━━ EXCERPT PROVIDED ━━

Spot On: Women Designers in the Collection at the Vitra Design Museum Schaudepot, Weil am Rhein

The popular (hi)story of furniture design is, no-one could argue, a very male (hi)story.1

Which doesn’t mean that furniture design is a profession at which males excel more than females, a profession for which males have a natural affinity above and beyond that of females, that females’ natural domains are textiles and colours; much more is because that popular (hi)story of furniture design contains flaws, biases, inaccuracies and under-illuminated corners.

A great many of which can be traced back to those institutions charged with recording, documenting and mediating the (hi)story of furniture design, who are responsible for nurturing and validating the popular narrative of the (hi)story of furniture design.

With the project Spot On: Women Designers in the Collection the Vitra Design Museum Schaudepot shine a critical spotlight into some of the under-illuminated corners of their own collection…….

Spot On: Women Designers in the Collection, Vitra Design Museum Schaudepot, Weil am Rhein

Spot On: Women Designers in the Collection, Vitra Design Museum Schaudepot, Weil am Rhein

Opened in 2016 as a home and exhibition space for the Vitra Design Museum’s collection, the Vitra Design Museum Schaudepot features alongside its permanent exhibition regular thematic showcases employing items from its collection, and which allow for differing perspectives on the collection and/or a deeper explorations of selected themes; temporary showcases which over the years have included the likes of, and amongst many others, Gae Aulenti: A Creative Universe, Living in a Box. Design and Comics or Anton Lorenz: From Avant-Garde to Industry.

In 2021 the Vitra Design Museum Schaudepot turned 5 and, presumably, because it therefore had developed a longer concentration span, wasn’t in so much need of constant fresh stimulation, the thematic showcases were extended from their previous ca. four month runs to whole year runs, and became projects as much as showcases; the first annual project/theme being Spot On: Women Designers in the Collection, a project involving a critical re-appraisal of museum’s collection and physically represented by both a re-organisation of the Schaudepot permanent exhibition to include more works by more female designers, and a continuation of the island presentation format of previous showcases to highlight specific works and specific creatives.

The latter including the island of Guest Curator on which the Indian architect Khushnu Panthaki introduces a lounge chair by Gunjan Gupta, a work crafted from everyday objects found in India and which represents an expression of Gupta’s reflections on an “Indian chair”, Gupta’s reflections on seating, sitting, Indian society, Indian culture, India; a work crafted from everyday objects that is also an expression of Jugaad, a term found in several of the languages of India for improvising a solution, for making do with that which one has, a process and mentality comparable with the Brazilian concept of Gambiarra, and which thus further reminds us all that design is a way of approaching problems as much as a monetisable profession. And a work crafted from everyday objects by an Indian creative in a European design museum that is anything but an everyday occurrence: a work in a European design museum by a European creative inspired by India but developed in context of European societies/norms, yes; a work in a European design museum by an Indian creative exploring Indian culture and society past and present from an Indian perspective….. no.

And which thus helps underscore that gender (im)balance is but one of the problems in the popular (hi)story of furniture design.

━━━
━━ DATA FOR REVIEW ━━

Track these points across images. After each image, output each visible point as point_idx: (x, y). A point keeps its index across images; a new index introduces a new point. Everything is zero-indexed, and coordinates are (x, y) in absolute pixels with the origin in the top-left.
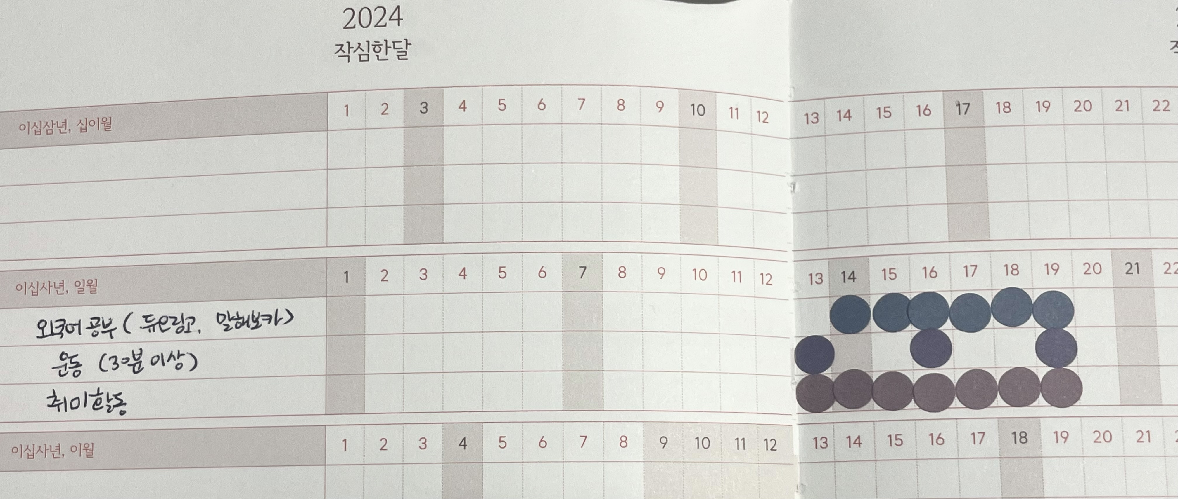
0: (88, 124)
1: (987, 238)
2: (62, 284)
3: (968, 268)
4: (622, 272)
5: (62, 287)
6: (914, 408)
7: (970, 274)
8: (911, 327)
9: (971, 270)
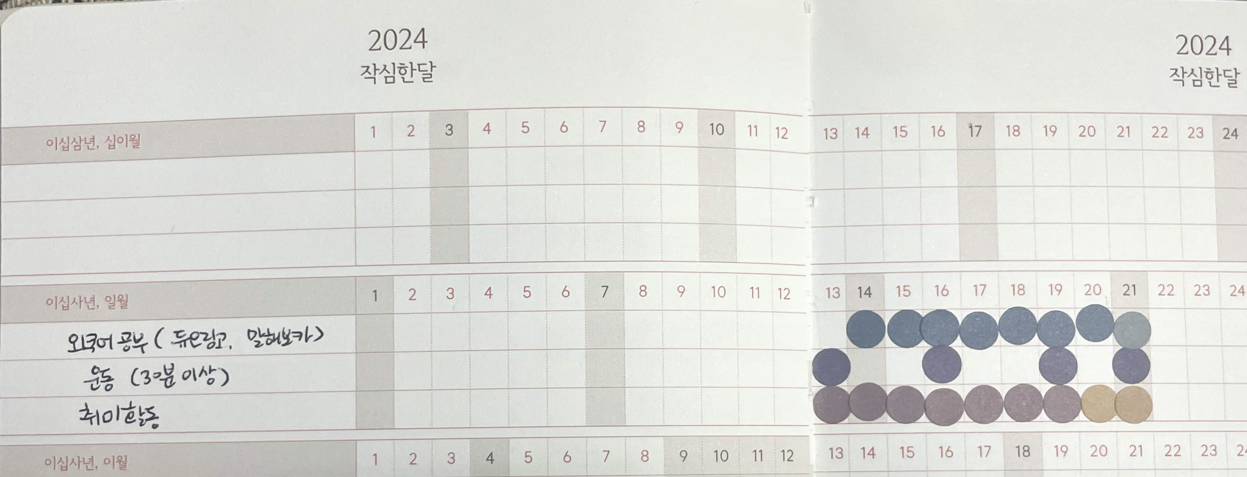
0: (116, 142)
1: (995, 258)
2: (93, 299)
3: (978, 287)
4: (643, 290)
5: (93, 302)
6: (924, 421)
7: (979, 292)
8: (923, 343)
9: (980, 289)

━━━

_BRIEF 1_
Could you write out the passage of the Spot On piece starting at "With the project" and ending at "their own collection……."?
_BRIEF 2_
Answer these questions using the Spot On piece:
(a) In what year did the Vitra Design Museum Schaudepot open?
(b) Who introduces the lounge chair by Gunjan Gupta on the Guest Curator island?
(c) Which Brazilian concept is Jugaad compared with?
_BRIEF 3_
Which temporary showcases at the Schaudepot from earlier years does the Spot On piece name?

_FINAL ANSWER 1_
With the project Spot On: Women Designers in the Collection the Vitra Design Museum Schaudepot shine a critical spotlight into some of the under-illuminated corners of their own collection…….

_FINAL ANSWER 2_
(a) 2016
(b) The Indian architect Khushnu Panthaki
(c) Gambiarra

_FINAL ANSWER 3_
- Gae Aulenti: A Creative Universe
- Living in a Box. Design and Comics
- Anton Lorenz: From Avant-Garde to Industry